## What is needed
Write the records out once more, exactly as they are given.

*** Opening of Study material ***

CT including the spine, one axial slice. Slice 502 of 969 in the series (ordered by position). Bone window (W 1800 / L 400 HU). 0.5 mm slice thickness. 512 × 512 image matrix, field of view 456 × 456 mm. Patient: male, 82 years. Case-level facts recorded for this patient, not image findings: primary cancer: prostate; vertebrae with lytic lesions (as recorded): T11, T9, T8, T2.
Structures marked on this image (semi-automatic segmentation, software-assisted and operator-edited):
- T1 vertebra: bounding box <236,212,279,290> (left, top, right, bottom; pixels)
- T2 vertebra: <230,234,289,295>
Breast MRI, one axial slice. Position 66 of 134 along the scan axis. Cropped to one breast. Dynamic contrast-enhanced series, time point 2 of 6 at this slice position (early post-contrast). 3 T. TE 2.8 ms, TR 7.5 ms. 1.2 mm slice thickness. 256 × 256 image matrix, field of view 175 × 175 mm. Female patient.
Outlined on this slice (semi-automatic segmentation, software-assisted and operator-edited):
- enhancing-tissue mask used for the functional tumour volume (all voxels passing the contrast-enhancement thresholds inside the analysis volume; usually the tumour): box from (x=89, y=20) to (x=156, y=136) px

*** Close of Study material ***

## Solution below
CT including the spine, one axial slice. Slice 502 of 969 in the series (ordered by position). Bone window (W 1800 / L 400 HU). 0.5 mm slice thickness. 512 × 512 image matrix, field of view 456 × 456 mm. Patient: male, 82 years. Case-level facts recorded for this patient, not image findings: primary cancer: prostate; vertebrae with lytic lesions (as recorded): T11, T9, T8, T2.
Structures marked on this image (semi-automatic segmentation, software-assisted and operator-edited):
- T1 vertebra: bounding box <236,212,279,290> (left, top, right, bottom; pixels)
- T2 vertebra: <230,234,289,295>
Breast MRI, one axial slice. Position 66 of 134 along the scan axis. Cropped to one breast. Dynamic contrast-enhanced series, time point 2 of 6 at this slice position (early post-contrast). 3 T. TE 2.8 ms, TR 7.5 ms. 1.2 mm slice thickness. 256 × 256 image matrix, field of view 175 × 175 mm. Female patient.
Outlined on this slice (semi-automatic segmentation, software-assisted and operator-edited):
- enhancing-tissue mask used for the functional tumour volume (all voxels passing the contrast-enhancement thresholds inside the analysis volume; usually the tumour): box from (x=89, y=20) to (x=156, y=136) px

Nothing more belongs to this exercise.